One of the things that the narrative arts (fiction, drama, and cinema) at their best do is to take us to a wonderful magical world, where life is much more vivid and interesting and meaningful than the world we live in. And as we experience this from art enough times, many of us start to impute that feeling of magical wonderfulness to the very art medium itself. We have the romantic illusion that the making of movies or the putting on of plays or even the writing of fiction is itself a wonderful magical experience.
One of parts of children's theatre which children find most exciting, for instance, is the time after the end of the play when the cast is standing out in the lobby in their costumes to be looked at and spoken to.
Even though this belief that the process of creating art is magical and exciting is in large part a fallacy (the making of movies, for instance, is largely a great deal of very boring hard work), from my own experiences working backstage in college theatre, I can say that there is indeed a certain element of truth to the fallacy. Even though putting on a play is a lot of very unexciting hard work, there is nonetheless something wonderful and magic about being involved in creating a magical illusion for an audience.
The film Illuminata is a very romantic (and therefore quite unrealistic) portrayal of this wonderful experience of putting together a play. To me, at least, the net result is a wonderful enchanting comedy.
Critics have compared Illuminata to Bullets Over Broadway and Shakespeare in Love. The more apt comparison some critics have made is with Ingmar Bergman's Smiles of a Summer Night, because of the light tone and the incredible amount of bed-hopping. (One might also think of Bergman's Sawdust and Tinsel, a.k.a. The Naked Night).
Bullets Over Broadway and Shakespeare in Love were wonderful films. But they are films which use the theatre as a background for a story in which the theatre is only one facet. The actual process of putting together a play is not what these movies are about.
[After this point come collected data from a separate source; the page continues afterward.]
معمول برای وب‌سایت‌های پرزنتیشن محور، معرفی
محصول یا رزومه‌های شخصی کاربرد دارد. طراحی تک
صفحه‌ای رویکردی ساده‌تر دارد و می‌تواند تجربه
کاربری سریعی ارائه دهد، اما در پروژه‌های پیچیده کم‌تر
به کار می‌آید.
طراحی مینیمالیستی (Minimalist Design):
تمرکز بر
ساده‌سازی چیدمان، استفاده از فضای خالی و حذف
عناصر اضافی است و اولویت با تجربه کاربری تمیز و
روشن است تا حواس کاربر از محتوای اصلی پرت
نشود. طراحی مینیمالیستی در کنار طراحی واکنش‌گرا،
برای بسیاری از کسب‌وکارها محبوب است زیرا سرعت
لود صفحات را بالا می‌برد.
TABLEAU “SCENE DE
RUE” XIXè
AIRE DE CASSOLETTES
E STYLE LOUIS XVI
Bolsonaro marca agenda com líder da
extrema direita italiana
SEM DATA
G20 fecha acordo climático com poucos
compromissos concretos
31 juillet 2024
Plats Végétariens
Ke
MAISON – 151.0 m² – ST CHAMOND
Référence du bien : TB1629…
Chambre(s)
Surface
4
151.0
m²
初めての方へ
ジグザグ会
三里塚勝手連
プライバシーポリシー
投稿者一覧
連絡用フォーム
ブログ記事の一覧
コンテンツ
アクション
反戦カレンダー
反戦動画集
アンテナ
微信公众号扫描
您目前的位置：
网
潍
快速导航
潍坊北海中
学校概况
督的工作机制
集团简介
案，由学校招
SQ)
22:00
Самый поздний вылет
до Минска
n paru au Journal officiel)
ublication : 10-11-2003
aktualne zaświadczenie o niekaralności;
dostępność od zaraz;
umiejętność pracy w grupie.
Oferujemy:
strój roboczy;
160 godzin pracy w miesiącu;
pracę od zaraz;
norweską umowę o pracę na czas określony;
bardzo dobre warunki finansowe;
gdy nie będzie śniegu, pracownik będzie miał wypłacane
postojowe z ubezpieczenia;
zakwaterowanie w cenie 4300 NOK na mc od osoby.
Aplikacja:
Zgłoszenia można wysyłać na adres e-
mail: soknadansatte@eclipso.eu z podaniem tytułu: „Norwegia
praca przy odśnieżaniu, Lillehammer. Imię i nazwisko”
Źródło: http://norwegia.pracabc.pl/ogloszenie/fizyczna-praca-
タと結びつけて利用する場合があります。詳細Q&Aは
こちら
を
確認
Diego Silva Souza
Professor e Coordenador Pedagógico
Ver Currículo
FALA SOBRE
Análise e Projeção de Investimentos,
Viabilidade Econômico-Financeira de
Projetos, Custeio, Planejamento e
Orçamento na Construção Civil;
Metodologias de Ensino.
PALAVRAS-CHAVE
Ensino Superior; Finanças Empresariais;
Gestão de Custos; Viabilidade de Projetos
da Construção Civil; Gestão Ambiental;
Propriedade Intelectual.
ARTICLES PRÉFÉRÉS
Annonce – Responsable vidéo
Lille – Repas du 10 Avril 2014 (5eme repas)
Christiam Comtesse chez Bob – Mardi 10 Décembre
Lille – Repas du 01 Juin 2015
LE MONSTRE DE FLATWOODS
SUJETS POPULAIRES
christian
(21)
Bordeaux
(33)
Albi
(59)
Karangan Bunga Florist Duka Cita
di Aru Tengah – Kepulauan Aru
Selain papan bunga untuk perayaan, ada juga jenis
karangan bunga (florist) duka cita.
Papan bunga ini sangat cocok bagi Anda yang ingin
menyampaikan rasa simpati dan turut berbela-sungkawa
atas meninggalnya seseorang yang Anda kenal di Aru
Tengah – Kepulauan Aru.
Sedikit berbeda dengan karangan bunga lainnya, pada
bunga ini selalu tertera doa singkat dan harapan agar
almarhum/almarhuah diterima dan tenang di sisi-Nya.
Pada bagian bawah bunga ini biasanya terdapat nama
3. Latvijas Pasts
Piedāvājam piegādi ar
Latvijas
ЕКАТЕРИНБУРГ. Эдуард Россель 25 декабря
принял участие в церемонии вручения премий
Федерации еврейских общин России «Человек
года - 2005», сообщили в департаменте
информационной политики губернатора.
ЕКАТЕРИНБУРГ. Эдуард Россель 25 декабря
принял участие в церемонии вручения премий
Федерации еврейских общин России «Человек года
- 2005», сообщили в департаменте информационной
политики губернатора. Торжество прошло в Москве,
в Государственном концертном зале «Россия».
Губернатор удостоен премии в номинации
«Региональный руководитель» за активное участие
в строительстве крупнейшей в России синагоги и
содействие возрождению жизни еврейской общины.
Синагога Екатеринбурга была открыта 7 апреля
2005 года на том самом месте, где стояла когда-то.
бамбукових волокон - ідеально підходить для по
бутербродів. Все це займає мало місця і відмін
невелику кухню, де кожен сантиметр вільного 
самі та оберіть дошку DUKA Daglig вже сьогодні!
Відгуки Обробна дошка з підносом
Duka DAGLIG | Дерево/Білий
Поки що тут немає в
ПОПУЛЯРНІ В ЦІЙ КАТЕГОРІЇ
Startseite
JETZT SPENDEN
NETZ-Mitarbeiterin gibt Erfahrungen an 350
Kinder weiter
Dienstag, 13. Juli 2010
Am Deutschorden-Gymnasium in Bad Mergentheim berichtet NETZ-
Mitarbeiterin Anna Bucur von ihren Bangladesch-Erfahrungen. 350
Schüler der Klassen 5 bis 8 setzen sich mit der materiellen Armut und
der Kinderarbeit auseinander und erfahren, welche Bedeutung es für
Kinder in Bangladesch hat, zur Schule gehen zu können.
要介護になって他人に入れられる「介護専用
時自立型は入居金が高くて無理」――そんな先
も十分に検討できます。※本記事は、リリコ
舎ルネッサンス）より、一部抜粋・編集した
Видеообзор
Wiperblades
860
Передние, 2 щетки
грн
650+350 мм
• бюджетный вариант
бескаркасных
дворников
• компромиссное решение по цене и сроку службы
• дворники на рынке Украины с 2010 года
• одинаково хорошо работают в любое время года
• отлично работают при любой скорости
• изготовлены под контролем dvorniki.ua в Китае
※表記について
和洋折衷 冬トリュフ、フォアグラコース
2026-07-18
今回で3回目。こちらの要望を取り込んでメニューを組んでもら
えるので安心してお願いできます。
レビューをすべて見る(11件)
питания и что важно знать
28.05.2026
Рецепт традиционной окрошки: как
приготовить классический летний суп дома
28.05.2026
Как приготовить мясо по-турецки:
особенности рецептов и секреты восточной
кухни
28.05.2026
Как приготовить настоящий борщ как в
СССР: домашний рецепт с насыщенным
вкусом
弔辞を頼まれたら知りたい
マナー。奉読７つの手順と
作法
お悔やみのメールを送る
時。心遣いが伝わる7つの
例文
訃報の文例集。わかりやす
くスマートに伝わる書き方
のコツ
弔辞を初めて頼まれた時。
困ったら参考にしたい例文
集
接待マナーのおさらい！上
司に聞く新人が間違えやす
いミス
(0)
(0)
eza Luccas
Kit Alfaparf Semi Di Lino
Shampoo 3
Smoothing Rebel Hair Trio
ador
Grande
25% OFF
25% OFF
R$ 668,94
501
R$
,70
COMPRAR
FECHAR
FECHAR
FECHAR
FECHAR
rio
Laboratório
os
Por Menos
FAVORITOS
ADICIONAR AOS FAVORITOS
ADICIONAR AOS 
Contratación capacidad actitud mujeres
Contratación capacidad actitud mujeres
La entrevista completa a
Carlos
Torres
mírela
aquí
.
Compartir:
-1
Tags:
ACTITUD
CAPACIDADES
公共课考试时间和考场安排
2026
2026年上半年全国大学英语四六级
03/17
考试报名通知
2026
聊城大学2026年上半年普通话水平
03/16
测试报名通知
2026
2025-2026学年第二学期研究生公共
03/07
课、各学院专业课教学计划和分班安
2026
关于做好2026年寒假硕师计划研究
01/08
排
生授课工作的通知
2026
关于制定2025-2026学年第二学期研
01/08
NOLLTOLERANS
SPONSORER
The movie I think of which comes closest to Illuminata is the classic French film about the theatre, Les Enfants du Paradis (Children of Paradise, directed by Marcel Carne and written by Jacques Prevet). I also think of the movie Sympathy for the Devil, which shows the process of the Rolling Stones starting with a rather unimpressive little song with some interesting lyrics (i.e. ``Sympathy for the Devil''), something that Peter Paul & Mary might have sung, and rehearsing it over and over again, trying different things, shaping it and tweaking it until it finally turned into the rock masterpiece we all know, as well as Francois Truffaut's film about movie-making, Day for Night, although that's a much more realistic piece than this.
Illuminata (based on a play by Brandon Cole, who co-wrote the screenplay, and directed by John Turturro) makes no attempt at being realistic. It is a period piece, set at the turn of the Century nominally in New York, but with a very French flavor. Christopher Walken in fact plays Oscar Wilde, except that in this play Oscar Wilde is a theatre critic named Bevalaqua. Susan Sarandon, in what is almost a cameo role, plays an actress named Celemine who is obviously French, despite being American. Consider some of the other character names: Tuccio, Simone, Dominique, Flavio (wonderfully played by Ben Gazzara) , Astergourd, Marco, Piero, Beppo, Pallenchio. There is nothing American about this story. Rather it is in some sense genericly European. Or rather, it is set in a magical fairy-tale world of theatreland. The movie is, after all, a movie of Brandon Cole's play about a play, and at points the movie gives up being a semi-realistic film and frankly becomes a play, with the cast suddenly bursting into song.
Another conceit used several times is that a scene begins, and we think we are witnessing a conversation between two of the characters in the film, but then it turns out that they are actually rehearsing their lines from the play. The interactions between these characters who are in the process of rehearsing their play are exactly like the interactions in the play which is being rehearsed. The film stops just short of a Pirandello-like conceit that the characters in the film are rehearsing a play which is in fact the very play that we are seeing as a film.
John Turturro, the director, is a wonderfully quirky actor who has been seen in independent films for quite some time. He has played key roles in most of the Coen Brothers films and previously directed one other film, Mac (1992), which I haven't seen.
James Berardinelli's review ends with this statement: ``For those who enjoy theatre and live performances, Illuminata is almost a must see. The more a viewer knows about what goes on behind the scenes, the more s/he will appreciate Turturro's film. For everyone else, the movie has a more limited capability to entertain, and certain aspects may seem obtuse. Illuminata is not a conventional motion picture, and for that we can be thankful to Turturro's courage and conviction as a director.''
The Honolulu Weekly did not like the film. Their critic, David K. Choo, writes, ``It plays like a series of acting exercises haphazardly stitched together. Individually, there are some interesting moments, but together --- zip.'' I almost agree with this, but I didn't see it as a negative. If a movie can give me lots of interesting moments, and lots of challenging interactions between characters.... That's enough for me.